Sob pressão, México começa a exigir visto de brasileiros neste sábado (11); em um ano, 56,7 mil foram detidos cruzando fronteira americana, um recorde
A partir deste sábado (11), brasileiros que querem viajar ao México precisarão de visto – e isso não tem a ver com a relação entre os dois países. A nova exigência é fruto de pressão do governo dos Estados Unidos, que tenta reduzir a entrada de brasileiros sem documentos em busca de uma vida melhor em solo norte-americano.

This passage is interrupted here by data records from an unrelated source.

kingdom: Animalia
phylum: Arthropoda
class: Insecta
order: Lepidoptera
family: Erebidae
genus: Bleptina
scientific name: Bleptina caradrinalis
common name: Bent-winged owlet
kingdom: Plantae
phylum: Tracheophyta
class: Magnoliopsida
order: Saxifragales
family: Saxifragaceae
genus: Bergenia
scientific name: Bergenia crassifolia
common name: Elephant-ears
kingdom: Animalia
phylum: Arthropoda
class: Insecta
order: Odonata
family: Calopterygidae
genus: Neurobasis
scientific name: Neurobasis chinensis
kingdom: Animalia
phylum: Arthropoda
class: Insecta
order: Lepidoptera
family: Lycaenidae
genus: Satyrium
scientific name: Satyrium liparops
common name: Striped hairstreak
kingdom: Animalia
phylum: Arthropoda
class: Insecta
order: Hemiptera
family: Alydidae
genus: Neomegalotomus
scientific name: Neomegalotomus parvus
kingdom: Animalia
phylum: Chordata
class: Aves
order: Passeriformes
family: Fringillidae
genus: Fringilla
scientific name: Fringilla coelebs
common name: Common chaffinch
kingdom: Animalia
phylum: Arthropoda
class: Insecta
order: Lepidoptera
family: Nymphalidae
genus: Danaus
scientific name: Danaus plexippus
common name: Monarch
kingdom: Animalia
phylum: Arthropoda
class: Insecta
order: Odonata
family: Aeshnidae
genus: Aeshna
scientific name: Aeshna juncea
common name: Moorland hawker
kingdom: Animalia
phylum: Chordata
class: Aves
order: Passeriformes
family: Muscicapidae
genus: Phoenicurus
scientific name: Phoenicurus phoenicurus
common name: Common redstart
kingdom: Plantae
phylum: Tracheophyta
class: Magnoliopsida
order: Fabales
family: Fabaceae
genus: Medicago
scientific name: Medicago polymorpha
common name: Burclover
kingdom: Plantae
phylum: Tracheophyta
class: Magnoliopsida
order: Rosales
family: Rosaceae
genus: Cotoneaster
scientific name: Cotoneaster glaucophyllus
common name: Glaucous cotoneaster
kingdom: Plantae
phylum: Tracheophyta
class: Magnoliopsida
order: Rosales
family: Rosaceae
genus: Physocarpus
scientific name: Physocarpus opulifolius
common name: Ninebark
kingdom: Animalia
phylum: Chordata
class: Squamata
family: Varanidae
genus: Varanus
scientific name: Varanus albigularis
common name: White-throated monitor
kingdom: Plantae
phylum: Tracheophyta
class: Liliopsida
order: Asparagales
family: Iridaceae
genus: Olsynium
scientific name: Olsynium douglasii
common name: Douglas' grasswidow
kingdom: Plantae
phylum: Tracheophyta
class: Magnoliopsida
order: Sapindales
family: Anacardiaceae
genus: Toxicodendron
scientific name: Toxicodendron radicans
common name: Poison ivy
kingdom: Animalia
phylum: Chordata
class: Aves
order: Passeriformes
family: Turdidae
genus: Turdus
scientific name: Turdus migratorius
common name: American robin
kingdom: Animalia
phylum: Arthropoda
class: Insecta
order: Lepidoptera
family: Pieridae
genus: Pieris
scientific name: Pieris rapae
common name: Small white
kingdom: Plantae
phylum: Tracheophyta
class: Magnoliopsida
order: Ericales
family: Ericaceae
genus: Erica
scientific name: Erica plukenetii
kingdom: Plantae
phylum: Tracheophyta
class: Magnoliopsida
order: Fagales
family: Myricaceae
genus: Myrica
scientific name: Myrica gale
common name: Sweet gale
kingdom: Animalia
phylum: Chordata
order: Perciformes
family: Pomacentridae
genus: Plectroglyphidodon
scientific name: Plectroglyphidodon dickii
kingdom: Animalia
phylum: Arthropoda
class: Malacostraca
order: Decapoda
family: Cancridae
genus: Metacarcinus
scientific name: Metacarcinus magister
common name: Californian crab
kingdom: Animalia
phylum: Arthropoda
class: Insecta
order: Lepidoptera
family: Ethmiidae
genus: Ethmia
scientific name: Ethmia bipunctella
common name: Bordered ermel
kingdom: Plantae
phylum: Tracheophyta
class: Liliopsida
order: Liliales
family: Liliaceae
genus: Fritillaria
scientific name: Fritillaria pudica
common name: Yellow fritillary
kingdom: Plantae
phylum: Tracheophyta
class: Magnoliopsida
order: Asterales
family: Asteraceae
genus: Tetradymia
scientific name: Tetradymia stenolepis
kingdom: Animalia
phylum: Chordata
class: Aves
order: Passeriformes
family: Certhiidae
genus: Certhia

A preocupação de autoridades dos EUA com a imigração de brasileiros é relativamente nova. Até 2018, a apreensão anual de brasileiros na fronteira sul dos Estados Unidos nunca representou mais de 1% do total de detidos. Houve uma mudança importante em 2019, quando 17,9 mil brasileiros foram apreendidos (2,1% do total).
Em 2020, ano do auge da pandemia, as apreensões caíram para 6,9 mil (1,7% do total). E neste ano bateram o recorde da série histórica com 56,9 mil brasileiros detidos (3,3% do total). Os dados referem-se ao ano fiscal, que começa em outubro do ano anterior e termina em setembro do ano corrente.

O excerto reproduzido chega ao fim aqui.